▸ Task item: The finished copy must match the records exactly, except that it contains no pictures.

▸ Data:
◆ ◆ ◆ ◆
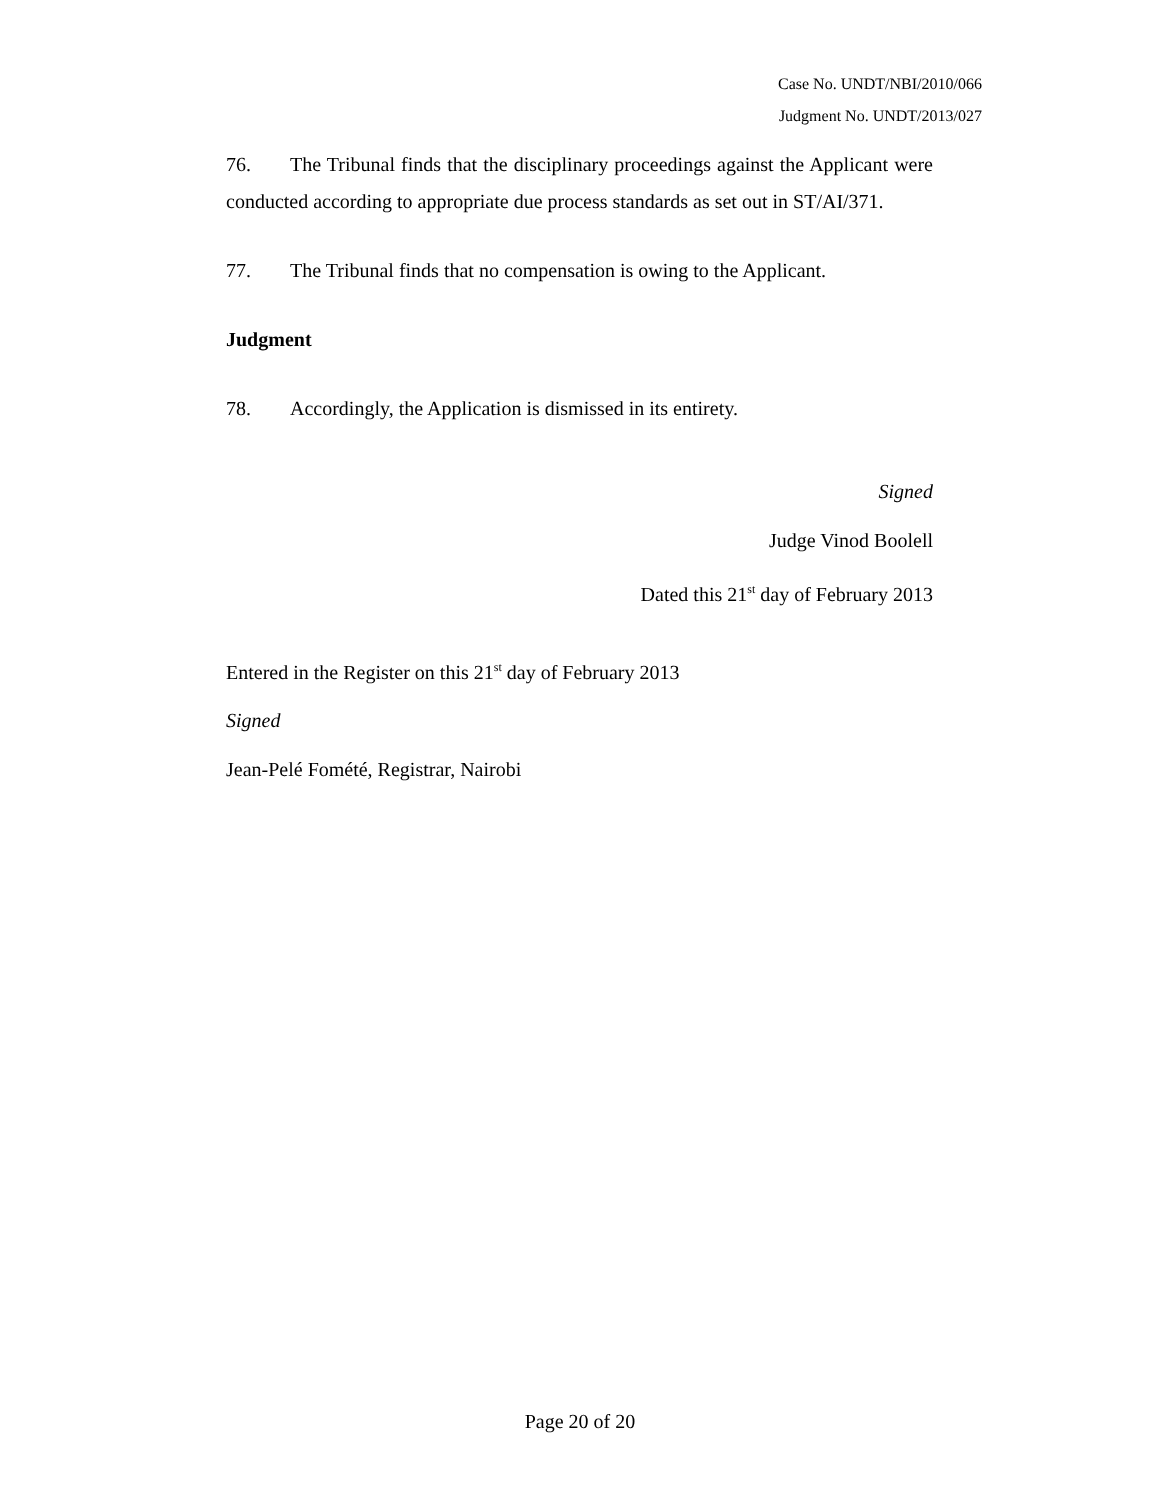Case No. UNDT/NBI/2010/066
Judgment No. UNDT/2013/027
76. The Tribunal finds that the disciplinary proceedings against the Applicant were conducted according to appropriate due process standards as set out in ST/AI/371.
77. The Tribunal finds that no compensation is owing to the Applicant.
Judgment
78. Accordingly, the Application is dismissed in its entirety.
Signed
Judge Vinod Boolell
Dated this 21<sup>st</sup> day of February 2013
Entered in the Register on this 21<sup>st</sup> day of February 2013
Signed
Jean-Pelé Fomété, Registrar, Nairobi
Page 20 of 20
◆ ◆ ◆ ◆
▸ Written answer:
Case No. UNDT/NBI/2010/066
Judgment No. UNDT/2013/027
76. The Tribunal finds that the disciplinary proceedings against the Applicant were conducted according to appropriate due process standards as set out in ST/AI/371.
77. The Tribunal finds that no compensation is owing to the Applicant.
Judgment
78. Accordingly, the Application is dismissed in its entirety.
Signed
Judge Vinod Boolell
Dated this 21<sup>st</sup> day of February 2013
Entered in the Register on this 21<sup>st</sup> day of February 2013
Signed
Jean-Pelé Fomété, Registrar, Nairobi
Page 20 of 20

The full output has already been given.